One customer parse a substantial amount of (somewhat poorly formed) XML on a daily basis. (I say poorly formed as the prolog does not specify a character set — i.e. the file starts with <?xml version=”1.0″> and not <?xml version=”1.0″ charset=”UTF-8″> and different files will contain either UTF-8 or ISO-8859-1 text depending on the data supplier).

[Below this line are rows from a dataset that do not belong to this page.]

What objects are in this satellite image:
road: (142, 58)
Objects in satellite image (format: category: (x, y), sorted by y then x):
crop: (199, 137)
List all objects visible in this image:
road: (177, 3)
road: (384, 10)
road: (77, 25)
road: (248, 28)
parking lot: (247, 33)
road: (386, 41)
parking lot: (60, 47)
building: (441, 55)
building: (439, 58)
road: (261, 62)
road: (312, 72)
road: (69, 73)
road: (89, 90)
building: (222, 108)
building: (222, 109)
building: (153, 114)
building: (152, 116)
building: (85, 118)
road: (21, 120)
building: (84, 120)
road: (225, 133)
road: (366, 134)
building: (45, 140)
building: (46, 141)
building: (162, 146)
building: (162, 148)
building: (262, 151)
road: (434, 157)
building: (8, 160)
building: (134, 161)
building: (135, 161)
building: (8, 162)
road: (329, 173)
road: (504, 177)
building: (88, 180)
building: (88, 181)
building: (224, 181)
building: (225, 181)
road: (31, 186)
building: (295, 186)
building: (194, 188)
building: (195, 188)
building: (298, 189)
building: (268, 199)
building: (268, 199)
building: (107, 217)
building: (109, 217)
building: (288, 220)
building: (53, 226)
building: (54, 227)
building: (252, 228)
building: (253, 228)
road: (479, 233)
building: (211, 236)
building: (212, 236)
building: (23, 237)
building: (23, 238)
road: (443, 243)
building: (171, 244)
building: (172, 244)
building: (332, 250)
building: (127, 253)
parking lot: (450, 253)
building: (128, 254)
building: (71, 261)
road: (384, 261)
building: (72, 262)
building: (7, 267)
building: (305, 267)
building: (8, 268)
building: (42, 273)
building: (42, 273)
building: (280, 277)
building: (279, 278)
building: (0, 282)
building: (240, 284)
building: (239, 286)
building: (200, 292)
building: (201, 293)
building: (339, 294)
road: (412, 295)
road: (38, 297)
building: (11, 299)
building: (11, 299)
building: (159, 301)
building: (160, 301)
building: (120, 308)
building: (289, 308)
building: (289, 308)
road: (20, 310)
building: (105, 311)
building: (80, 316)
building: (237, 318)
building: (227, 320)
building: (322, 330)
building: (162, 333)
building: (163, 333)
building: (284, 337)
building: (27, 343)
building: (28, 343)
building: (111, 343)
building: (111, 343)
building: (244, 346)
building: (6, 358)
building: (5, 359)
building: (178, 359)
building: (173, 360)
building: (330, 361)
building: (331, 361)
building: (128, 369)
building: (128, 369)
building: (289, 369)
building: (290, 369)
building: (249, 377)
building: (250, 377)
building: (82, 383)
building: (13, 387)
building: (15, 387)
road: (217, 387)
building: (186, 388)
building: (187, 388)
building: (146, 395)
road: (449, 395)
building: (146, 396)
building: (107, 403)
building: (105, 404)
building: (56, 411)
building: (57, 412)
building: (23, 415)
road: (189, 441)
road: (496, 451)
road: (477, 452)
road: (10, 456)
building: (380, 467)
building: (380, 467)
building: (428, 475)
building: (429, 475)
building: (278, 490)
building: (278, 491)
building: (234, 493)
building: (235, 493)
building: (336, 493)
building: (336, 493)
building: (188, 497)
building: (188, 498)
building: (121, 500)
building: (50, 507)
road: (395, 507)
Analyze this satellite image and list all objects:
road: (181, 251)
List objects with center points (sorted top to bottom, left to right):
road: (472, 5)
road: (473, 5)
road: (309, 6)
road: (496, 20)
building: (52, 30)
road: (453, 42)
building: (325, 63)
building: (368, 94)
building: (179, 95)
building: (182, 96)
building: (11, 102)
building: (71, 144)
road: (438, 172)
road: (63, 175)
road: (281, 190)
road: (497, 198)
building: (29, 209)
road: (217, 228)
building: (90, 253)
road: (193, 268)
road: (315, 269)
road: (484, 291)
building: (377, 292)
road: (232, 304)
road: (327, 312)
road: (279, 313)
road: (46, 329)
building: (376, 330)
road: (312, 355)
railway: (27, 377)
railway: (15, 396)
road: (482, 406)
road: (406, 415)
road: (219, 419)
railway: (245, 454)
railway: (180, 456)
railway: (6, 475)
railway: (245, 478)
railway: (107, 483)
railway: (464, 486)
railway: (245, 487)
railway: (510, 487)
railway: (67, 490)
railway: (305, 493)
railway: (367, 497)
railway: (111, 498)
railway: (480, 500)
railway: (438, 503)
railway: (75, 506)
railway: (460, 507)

Recently with PHP we’ve been seeing errors like :
PHP Notice: iconv_strlen(): Detected an illegal character in input string in ..../vendor/zendframework/zendframework1/library/Zend/Validate/StringLength.php on line 246 PHP Stack trace: .... Zend_Form_Element->isValid() ...../vendor/zendframework/zendframework1/library/Zend/Form.php:2300 Zend_Validate_StringLength->isValid() ...../vendor/zendframework/zendframework1/library/Zend/Form/Element.php:1443 iconv_strlen() ..../vendor/zendframework/zendframework1/library/Zend/Validate/StringLength.php:246
After some investigation, we found out that Zend_Validate_StringLength defaults to using the ‘iconv.internal_encoding’ php.ini setting if an encoding is not specified when creating the validator ($options = array('encoding' => 'UTF-8'); $validator new Zend_Validate_StringLength($options) ...
)
So, perhaps the moral learnt is :
- Set php.ini to have a default_charset of UTF-8
- Set php.ini to have a default iconv.internal_encoding of UTF-8
Alternatively, I suspect passing the XML file through xmllint before it’s used.
At which point an é will be turned into an é which will solve the problem.